-- EXERCISE AIM --
Reproduce the listing word for word, beginning with its first line and continuing through the line that contains "Como grupo unificado de diversos".

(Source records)
[Start of section]
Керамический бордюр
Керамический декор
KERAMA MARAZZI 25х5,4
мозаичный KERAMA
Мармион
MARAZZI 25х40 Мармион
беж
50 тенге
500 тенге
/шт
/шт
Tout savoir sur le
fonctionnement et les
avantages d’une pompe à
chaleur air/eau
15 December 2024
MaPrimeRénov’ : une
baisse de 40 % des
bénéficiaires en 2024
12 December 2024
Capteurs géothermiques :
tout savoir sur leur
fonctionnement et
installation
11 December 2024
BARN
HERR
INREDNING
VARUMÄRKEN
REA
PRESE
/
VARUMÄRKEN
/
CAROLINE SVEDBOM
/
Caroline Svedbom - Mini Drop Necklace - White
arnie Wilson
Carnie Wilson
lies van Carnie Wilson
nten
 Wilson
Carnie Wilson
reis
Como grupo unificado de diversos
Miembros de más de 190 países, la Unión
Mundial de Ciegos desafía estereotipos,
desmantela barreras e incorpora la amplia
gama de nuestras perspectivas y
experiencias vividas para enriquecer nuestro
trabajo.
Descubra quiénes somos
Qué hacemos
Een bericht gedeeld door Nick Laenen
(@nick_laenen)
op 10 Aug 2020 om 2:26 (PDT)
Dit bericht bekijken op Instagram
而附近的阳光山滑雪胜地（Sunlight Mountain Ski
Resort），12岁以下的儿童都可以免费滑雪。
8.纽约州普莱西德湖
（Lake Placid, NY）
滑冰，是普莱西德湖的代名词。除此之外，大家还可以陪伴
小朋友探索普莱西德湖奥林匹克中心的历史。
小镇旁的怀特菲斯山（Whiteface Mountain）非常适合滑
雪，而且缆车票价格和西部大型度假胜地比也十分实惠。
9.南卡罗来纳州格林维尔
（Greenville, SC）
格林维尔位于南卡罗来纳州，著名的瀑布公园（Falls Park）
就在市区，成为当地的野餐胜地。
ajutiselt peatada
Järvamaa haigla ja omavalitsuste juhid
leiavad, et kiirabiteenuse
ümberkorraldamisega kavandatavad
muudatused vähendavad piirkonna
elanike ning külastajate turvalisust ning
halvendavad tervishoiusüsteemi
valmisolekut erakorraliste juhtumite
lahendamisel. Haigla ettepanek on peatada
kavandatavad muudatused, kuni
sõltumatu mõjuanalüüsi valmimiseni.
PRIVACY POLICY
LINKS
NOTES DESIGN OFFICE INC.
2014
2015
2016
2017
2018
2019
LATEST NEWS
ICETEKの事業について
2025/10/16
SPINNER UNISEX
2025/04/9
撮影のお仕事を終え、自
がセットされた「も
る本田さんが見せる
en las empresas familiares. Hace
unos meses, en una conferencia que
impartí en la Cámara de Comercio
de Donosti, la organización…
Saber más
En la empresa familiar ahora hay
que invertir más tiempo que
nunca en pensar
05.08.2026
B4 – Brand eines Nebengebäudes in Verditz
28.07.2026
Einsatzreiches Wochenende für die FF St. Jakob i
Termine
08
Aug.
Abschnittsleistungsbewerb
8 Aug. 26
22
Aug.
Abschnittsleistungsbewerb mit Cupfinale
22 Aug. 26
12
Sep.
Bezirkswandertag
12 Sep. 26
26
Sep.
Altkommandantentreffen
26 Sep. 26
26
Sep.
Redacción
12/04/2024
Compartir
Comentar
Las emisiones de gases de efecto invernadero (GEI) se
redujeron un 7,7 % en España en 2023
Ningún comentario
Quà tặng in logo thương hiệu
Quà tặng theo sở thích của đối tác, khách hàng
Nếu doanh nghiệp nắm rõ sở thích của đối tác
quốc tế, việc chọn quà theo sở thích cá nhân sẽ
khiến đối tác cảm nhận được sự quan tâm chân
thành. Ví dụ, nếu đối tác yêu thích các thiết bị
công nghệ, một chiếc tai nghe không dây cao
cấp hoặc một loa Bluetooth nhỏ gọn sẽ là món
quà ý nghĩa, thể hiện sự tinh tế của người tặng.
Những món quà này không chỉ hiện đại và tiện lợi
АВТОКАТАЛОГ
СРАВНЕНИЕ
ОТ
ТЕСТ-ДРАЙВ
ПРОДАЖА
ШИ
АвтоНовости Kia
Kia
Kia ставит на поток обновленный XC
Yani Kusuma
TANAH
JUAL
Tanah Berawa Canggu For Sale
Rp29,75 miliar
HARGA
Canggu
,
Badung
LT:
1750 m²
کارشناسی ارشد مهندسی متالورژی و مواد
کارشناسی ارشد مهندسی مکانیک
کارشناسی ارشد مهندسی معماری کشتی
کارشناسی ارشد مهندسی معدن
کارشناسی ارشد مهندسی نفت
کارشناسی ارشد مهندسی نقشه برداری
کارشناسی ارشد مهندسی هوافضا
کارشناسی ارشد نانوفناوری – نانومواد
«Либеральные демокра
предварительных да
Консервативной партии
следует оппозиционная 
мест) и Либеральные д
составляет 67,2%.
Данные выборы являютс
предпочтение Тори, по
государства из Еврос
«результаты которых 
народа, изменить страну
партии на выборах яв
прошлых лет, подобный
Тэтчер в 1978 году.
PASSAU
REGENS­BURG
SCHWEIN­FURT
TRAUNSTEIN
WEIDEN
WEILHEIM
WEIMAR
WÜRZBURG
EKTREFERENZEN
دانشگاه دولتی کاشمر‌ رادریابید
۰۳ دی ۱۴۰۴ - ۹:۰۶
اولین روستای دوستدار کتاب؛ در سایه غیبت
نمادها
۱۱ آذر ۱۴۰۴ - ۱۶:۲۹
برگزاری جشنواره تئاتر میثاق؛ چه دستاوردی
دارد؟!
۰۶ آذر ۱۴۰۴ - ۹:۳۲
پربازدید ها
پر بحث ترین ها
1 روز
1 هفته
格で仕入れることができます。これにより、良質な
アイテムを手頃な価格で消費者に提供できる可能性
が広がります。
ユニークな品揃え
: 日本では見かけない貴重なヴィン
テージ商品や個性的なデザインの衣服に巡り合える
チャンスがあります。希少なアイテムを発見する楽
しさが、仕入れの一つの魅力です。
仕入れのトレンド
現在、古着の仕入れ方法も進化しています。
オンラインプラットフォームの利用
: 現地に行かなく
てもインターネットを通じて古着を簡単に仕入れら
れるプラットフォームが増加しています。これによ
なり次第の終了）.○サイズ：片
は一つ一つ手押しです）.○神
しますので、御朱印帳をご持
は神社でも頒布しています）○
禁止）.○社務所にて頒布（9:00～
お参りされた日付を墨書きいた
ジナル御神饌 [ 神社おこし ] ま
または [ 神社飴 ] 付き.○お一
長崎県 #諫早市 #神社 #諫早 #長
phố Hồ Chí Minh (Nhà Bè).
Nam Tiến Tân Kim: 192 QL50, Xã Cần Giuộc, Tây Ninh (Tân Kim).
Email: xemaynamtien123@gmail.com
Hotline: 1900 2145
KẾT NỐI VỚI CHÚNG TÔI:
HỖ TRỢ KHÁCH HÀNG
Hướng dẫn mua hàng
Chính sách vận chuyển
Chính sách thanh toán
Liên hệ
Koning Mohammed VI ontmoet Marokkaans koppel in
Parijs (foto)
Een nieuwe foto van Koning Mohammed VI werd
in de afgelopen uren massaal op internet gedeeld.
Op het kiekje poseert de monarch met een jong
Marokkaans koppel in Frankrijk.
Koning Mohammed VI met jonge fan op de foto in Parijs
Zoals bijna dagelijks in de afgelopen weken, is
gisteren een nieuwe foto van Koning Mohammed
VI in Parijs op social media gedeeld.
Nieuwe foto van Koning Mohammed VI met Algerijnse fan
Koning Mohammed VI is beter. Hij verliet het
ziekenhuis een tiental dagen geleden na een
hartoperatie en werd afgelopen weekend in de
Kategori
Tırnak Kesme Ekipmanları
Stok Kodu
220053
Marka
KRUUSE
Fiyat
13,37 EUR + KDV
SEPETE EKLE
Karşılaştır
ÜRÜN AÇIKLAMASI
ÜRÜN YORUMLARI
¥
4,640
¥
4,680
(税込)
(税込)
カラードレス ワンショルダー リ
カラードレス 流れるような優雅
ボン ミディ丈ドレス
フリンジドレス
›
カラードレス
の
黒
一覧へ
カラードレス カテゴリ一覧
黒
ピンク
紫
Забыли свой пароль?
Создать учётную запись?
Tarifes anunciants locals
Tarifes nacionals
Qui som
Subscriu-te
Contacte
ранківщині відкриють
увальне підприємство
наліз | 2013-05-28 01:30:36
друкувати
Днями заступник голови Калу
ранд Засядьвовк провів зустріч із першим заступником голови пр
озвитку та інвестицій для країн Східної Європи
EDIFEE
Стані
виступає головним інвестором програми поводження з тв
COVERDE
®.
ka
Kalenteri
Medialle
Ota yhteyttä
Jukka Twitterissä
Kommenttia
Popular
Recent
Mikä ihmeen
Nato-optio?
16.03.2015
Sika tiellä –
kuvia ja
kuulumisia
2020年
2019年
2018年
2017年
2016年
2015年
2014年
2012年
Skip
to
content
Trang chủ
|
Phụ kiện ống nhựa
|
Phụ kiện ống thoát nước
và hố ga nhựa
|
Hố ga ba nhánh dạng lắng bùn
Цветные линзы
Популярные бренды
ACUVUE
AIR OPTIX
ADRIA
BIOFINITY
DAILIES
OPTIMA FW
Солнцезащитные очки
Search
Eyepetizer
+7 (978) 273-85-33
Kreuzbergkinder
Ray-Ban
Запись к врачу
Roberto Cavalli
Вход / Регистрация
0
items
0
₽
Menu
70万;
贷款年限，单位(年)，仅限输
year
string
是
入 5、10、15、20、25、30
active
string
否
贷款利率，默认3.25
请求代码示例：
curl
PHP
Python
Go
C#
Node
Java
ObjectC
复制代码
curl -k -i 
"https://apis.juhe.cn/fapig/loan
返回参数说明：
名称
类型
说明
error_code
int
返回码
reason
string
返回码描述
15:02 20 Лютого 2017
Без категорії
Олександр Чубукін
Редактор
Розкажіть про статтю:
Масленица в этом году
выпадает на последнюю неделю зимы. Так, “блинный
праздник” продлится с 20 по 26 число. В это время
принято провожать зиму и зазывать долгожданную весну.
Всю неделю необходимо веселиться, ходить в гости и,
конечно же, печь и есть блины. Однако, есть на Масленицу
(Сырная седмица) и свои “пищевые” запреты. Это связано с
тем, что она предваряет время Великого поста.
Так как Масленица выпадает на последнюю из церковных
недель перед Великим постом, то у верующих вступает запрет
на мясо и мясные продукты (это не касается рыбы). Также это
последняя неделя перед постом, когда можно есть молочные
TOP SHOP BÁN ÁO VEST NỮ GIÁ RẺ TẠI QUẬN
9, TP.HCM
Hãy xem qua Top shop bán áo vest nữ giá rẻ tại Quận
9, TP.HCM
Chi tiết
[End of section]
-- RESPONSE BELOW --
Керамический бордюр
Керамический декор
KERAMA MARAZZI 25х5,4
мозаичный KERAMA
Мармион
MARAZZI 25х40 Мармион
беж
50 тенге
500 тенге
/шт
/шт
Tout savoir sur le
fonctionnement et les
avantages d’une pompe à
chaleur air/eau
15 December 2024
MaPrimeRénov’ : une
baisse de 40 % des
bénéficiaires en 2024
12 December 2024
Capteurs géothermiques :
tout savoir sur leur
fonctionnement et
installation
11 December 2024
BARN
HERR
INREDNING
VARUMÄRKEN
REA
PRESE
/
VARUMÄRKEN
/
CAROLINE SVEDBOM
/
Caroline Svedbom - Mini Drop Necklace - White
arnie Wilson
Carnie Wilson
lies van Carnie Wilson
nten
 Wilson
Carnie Wilson
reis
Como grupo unificado de diversos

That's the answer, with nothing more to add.